Benchmarking Large Language Models on Italian language

In a world increasingly dominated by English-centric AI development, benchmarks have often prioritized English as a default language or relied on translations, even for Large Language Models (LLMs) used across languages. To address this gap, Martin Cimmino, Paolo Albano, Michele Resta, Marco Madeddu, Viviana Patti, and Roberto Zanoli introduced Evalita-LLM, the most comprehensive benchmark yet for assessing Italian LLMs, built entirely on native Italian data to ensure linguistic fidelity and contextual accuracy.
Spanning 10 NLP tasks – including entity recognition, textual entailment, summarization, and sentiment analysis – Evalita-LLM reflects real-world applications to provide a more nuanced appraisal of the models’ performance, with more fairness and objectivity. It also tests the robustness of prompts, shedding light on how output can differ depending on the original prompt formulation.
Essentially, three features set Evalita-LLM apart from other benchmarks:
- All tasks are performed in native Italian language, removing all translation biases and discrepancies
- It includes both classification and generative tasks, allowing for more natural and complex interactions with LLMs
- Each task is tested with multiple prompts, reducing model sensitivity to particular phrasing and enabling fairer evaluations.
All tasks are sourced and adapted from a variety of past Evalita campaigns, with endorsement coming from national institutions such as the Italian Association for Computational Linguistics (AILC) and it is endorsed by the Italian Association for Artificial Intelligence (AI*IA) and the Italian Association for Speech Sciences (AISV).

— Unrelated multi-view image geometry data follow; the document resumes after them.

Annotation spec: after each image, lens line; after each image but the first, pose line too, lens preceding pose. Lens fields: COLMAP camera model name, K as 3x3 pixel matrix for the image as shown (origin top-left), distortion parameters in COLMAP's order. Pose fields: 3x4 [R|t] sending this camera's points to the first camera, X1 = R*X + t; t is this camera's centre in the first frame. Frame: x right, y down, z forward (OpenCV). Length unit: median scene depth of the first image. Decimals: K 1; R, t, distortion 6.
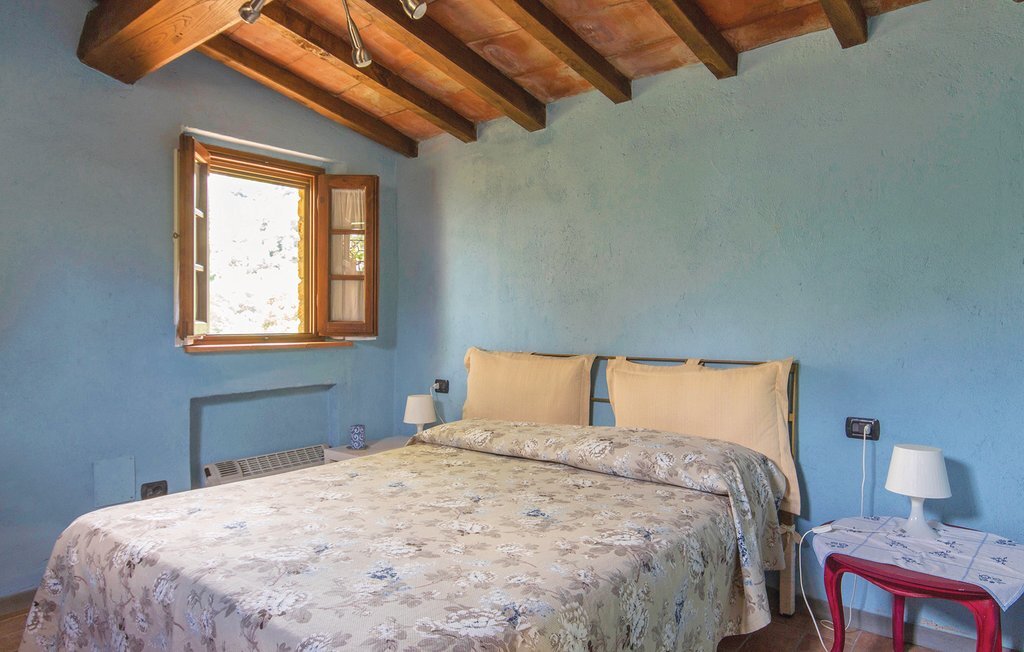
lens RADIAL K [[660.5, 0, 512.0], [0, 660.5, 326.0], [0, 0, 1]] dist [-0.001912, -0.000709]
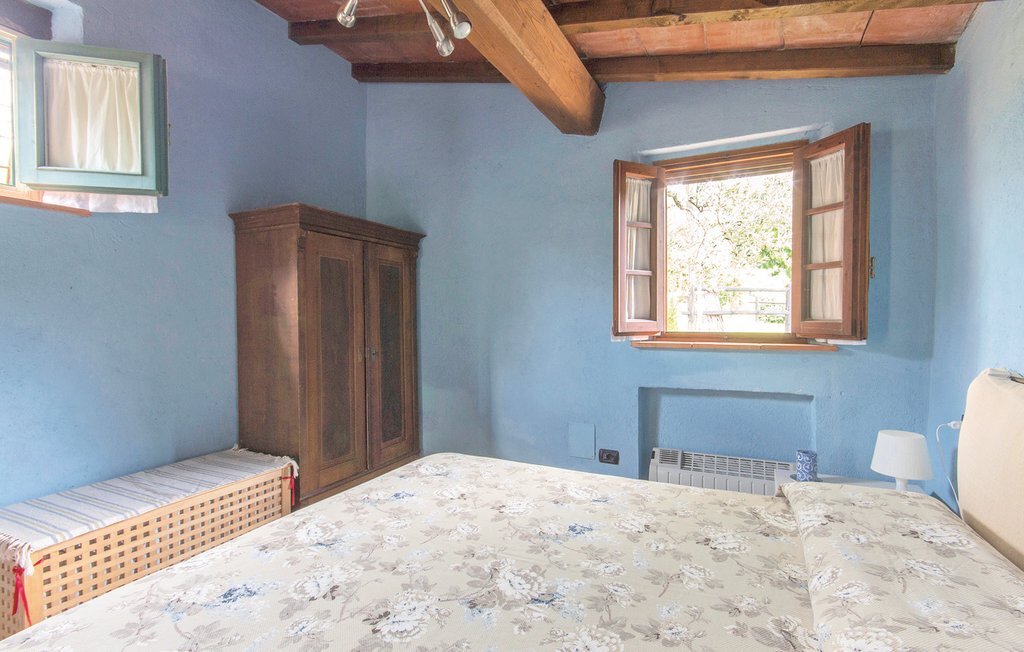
lens RADIAL K [[475.4, 0, 512.0], [0, 475.4, 326.0], [0, 0, 1]] dist [0.002346, 0.000753]
pose [[0.240282, 0.016374, -0.970565, 0.249117], [-0.006978, 0.999861, 0.015141, -0.007099], [0.970678, 0.003135, 0.240363, 0.553897]]
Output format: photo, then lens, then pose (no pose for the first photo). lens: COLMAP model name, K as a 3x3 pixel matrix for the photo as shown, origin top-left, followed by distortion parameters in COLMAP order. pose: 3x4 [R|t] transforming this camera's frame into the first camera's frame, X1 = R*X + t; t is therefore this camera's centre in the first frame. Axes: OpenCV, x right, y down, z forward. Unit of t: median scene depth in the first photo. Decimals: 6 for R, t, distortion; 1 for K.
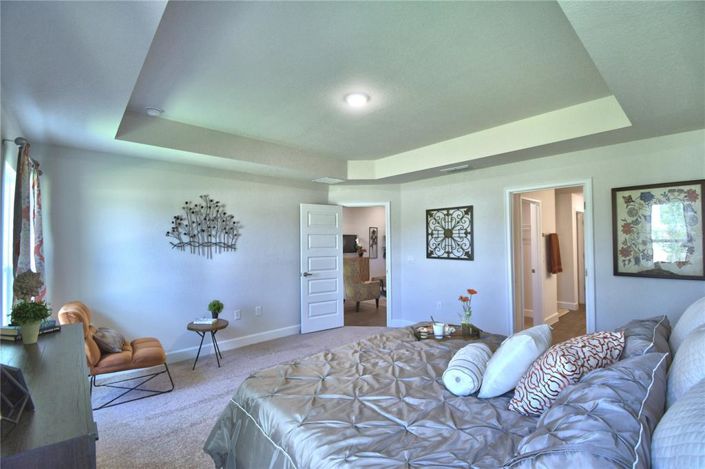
lens RADIAL K [[313.2, 0, 350.3], [0, 313.2, 236.5], [0, 0, 1]] dist [-0.003595, -0.006577]
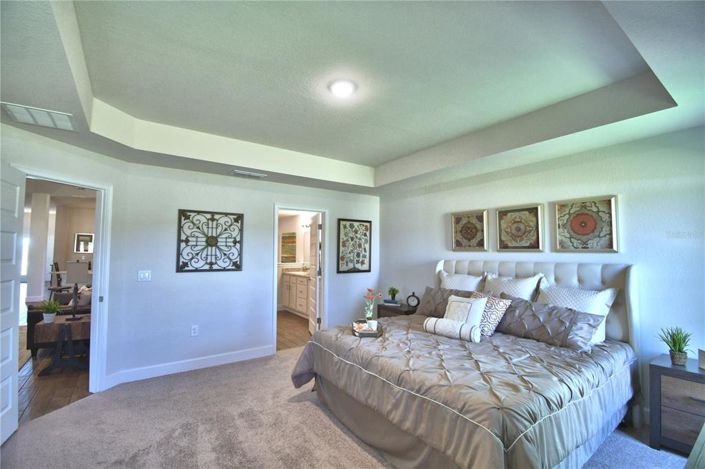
lens RADIAL K [[313.2, 0, 348.5], [0, 313.2, 235.7], [0, 0, 1]] dist [-0.003595, -0.006577]
pose [[0.101047, 0.055807, 0.993315, -0.511539], [-0.022037, 0.998306, -0.053845, 0.013102], [-0.994638, -0.016449, 0.102105, 0.546461]]
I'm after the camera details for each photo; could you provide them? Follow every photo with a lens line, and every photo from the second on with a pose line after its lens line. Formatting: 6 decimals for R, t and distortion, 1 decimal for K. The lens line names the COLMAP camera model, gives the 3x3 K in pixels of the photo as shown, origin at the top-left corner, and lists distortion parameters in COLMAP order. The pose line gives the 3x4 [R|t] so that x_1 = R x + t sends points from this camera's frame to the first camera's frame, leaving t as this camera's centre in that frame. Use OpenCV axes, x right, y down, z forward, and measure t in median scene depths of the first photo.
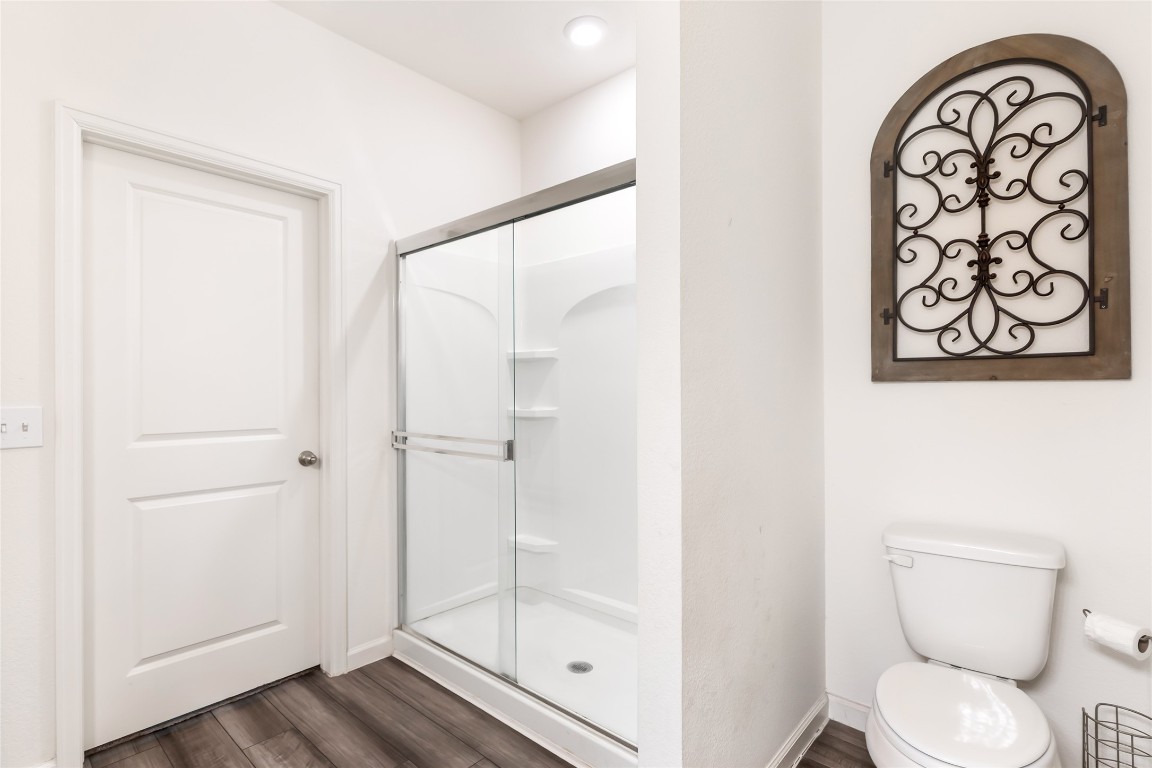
lens RADIAL K [[545.9, 0, 546.2], [0, 545.9, 385.3], [0, 0, 1]] dist [-0.001589, -0.002824]
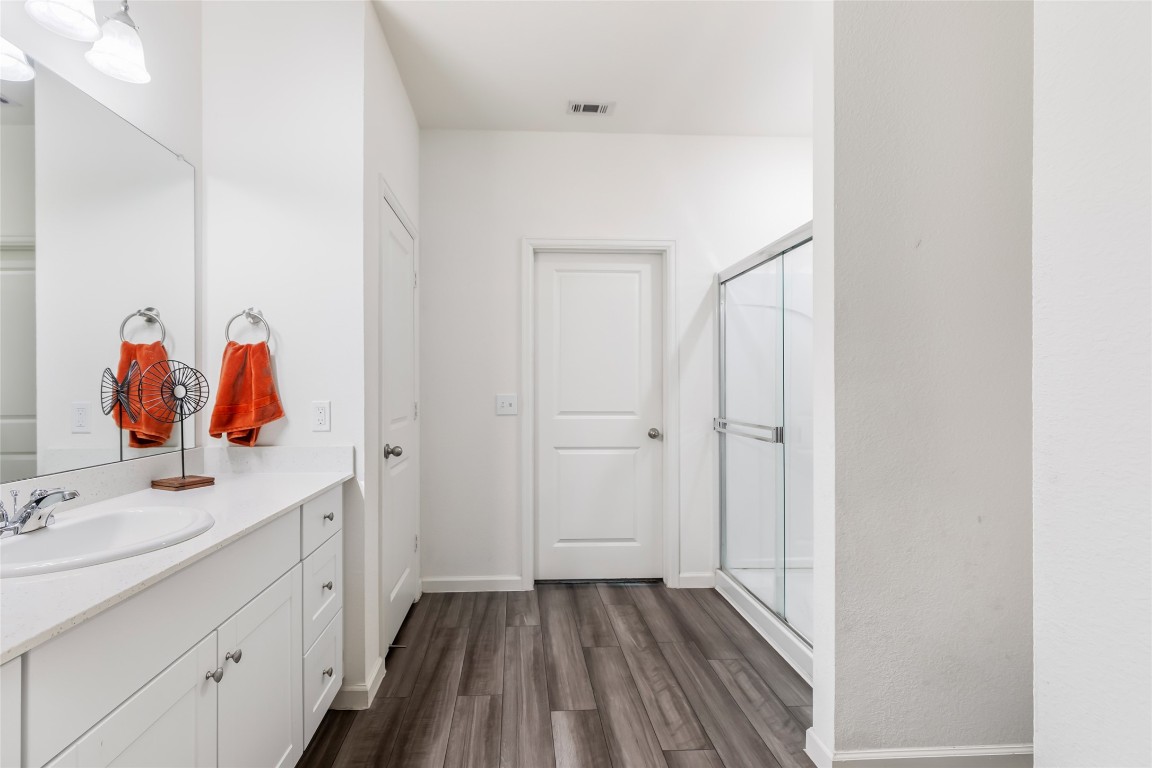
lens RADIAL K [[545.9, 0, 565.7], [0, 545.9, 377.4], [0, 0, 1]] dist [-0.001589, -0.002824]
pose [[0.742488, -0.005999, -0.669832, 0.383660], [0.001258, 0.999971, -0.007562, -0.005090], [0.669858, 0.004772, 0.742474, -0.253271]]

So far, 22 models have been evaluated using Evalita-LLM, with performance measured under zero-shot and few-shot modalities, reaching the following conclusions:
- Model performance and ranking vary depending on the prompt, demonstrating that a single-prompt evaluation may be misleading or unfair.
- Generative tasks are computationally more intensive than multiple-choice tasks, with implications for benchmark design and task selection.

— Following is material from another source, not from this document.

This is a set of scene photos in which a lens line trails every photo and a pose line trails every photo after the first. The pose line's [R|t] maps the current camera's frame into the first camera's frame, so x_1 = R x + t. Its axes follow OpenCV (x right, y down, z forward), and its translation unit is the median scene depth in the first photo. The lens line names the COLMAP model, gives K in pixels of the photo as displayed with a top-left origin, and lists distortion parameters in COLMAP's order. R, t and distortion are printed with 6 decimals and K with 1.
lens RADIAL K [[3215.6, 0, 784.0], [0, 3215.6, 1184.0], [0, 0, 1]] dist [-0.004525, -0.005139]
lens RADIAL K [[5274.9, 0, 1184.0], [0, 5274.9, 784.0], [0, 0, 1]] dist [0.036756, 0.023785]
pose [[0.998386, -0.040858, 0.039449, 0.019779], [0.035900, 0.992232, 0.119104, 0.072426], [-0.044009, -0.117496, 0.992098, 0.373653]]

- Generative task output is more likely to be correctly parsed and evaluated when the prompts are carefully drafted.
- Few-shot prompting significantly improved performance, especially for complex tasks such as Named Entities Recognition and Relation Extraction.
- A larger model size doesn’t necessarily guarantee higher output accuracy, nor do models specifically pretrained on the language of the test data.
This paper uncovers how Evalita-LLM offers a pathway for businesses and policymakers to measure how models behave in real-world, domain-sensitive contexts, ensuring AI systems are not only powerful but also reliable, free from bias, and locally relevant.